Try imp2021/release/docs/manuals at main · siliconsam/imp2021 · GitHub
These are the OpenVMS 7.3 manuals. I use them when playing with my simH Vax setup.
VSI OpenVMS Calling Standard
Publication Date: January 2021
“This standard defines the requirements, mechanisms, and conventions that support procedure-to-procedure calls for OpenVMS x86-64, OpenVMS Industry Standard 64, OpenVMS Alpha, and OpenVMS VAX. The standard defines the run-time data structures, constants, algorithms, conventions, methods, and functional interfaces that enable a 32-bit or 64-bit native user-mode procedure to operate correctly in a multilanguage and multithreaded environment on x86-64, Intel® I64, Alpha, and VAX processors.”
Two other good sources to look for: VMS Internals, sometimes known as the book of Ruth
the other: Hitchhikers guide to VMS
Sadly my copy of “The Book of Ruth” disappeared from my cubicle back in the day and I never sought to replace it…
The use of descriptors made it much easier for modules to interact with each other. It also allowed you to do the equivalent of reflection in a limited manner. You could determine a lot about the data being passed to a routine by examining the descriptors for the arguments.
You’d get a type, size, and address for the passed data, along with scalar information.
On the subject of VMS documentation, this is a very simple intro to VMS for new users, that was written for our students in the early days - recently pdf’d from a scan: https://gtoal.com/history.dcs.ed.ac.uk/archive/docs/Introduction_to_VMS.pdf
(It’s a bit Edinburgh-centric, but the non-Dec utilities mentioned can still be found and installed, from Index of /archive/languages/imp77-tmp/vax-vms , Index of /history.dcs.ed.ac.uk/archive/os/vax-vms , and Index of /history.dcs.ed.ac.uk/archive/staging-area/EDINBURGH_REUNION/imp77-vax )
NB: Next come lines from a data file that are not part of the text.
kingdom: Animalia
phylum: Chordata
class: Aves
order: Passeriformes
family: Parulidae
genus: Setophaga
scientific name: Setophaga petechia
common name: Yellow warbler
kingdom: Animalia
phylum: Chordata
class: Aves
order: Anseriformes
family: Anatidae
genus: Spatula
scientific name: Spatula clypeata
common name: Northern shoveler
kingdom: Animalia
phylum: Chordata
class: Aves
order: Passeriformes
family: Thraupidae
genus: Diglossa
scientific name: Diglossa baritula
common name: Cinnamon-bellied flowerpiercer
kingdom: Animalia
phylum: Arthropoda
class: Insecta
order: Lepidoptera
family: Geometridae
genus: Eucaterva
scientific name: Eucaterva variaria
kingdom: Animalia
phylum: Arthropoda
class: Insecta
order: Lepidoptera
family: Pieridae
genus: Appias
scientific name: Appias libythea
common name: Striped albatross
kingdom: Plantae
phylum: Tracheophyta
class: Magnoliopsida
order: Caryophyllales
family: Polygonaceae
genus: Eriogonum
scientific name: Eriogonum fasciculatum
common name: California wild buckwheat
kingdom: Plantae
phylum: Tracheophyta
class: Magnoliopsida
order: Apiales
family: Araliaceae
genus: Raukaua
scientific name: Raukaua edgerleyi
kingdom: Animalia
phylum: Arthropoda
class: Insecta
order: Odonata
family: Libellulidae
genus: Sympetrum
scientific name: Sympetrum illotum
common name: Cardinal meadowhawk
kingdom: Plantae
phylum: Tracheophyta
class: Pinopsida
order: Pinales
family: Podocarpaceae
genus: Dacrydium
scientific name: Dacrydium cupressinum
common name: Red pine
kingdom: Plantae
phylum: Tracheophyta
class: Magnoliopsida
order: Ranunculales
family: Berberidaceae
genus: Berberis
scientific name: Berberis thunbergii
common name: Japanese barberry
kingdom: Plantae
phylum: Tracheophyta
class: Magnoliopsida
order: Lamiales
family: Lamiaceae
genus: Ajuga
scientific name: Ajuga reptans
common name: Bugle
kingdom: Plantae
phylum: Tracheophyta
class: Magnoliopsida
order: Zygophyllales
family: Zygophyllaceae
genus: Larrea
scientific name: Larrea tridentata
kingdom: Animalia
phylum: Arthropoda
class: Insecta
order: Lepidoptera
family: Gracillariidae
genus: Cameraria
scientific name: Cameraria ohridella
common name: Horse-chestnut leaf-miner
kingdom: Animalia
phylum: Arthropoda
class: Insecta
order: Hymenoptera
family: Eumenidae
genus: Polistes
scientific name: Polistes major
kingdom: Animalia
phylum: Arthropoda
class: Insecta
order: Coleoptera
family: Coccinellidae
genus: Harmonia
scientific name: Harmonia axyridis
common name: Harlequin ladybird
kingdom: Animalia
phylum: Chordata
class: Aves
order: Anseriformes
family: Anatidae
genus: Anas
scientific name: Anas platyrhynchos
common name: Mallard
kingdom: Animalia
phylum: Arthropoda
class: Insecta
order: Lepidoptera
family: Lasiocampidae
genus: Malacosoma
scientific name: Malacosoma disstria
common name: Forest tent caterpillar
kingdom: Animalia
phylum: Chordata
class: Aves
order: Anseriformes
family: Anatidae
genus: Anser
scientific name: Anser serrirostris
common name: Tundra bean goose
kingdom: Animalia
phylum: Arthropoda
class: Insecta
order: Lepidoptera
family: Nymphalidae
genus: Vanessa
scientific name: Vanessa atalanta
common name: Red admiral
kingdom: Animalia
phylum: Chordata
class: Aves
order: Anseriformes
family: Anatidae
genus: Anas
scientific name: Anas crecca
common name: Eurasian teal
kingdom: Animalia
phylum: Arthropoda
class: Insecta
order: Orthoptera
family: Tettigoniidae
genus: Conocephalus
Those of us from Edinburgh have the same expectations - all our locally-written systems allowed cross-calling; the most significant one being EMAS but the 68000-based Advanced Personal Machine was also multilingual. Also, at Acorn the calling conventions for the 32016 system were language independent - no coincidence that a bunch of us there were from Edinburgh, as were the compiler-writing team. In fact here’s the Acorn linker which supported the calling standard, that’s written in (and supoprted) Imp but was used to link C, Pascal and ModulaII objects!: Index of /history.dcs.ed.ac.uk/archive/staging-area/EDINBURGH_REUNION/mark taunton linker I’m not 100% sure but I think some of that philosophy survived into the ARM days and the ARM calling standard.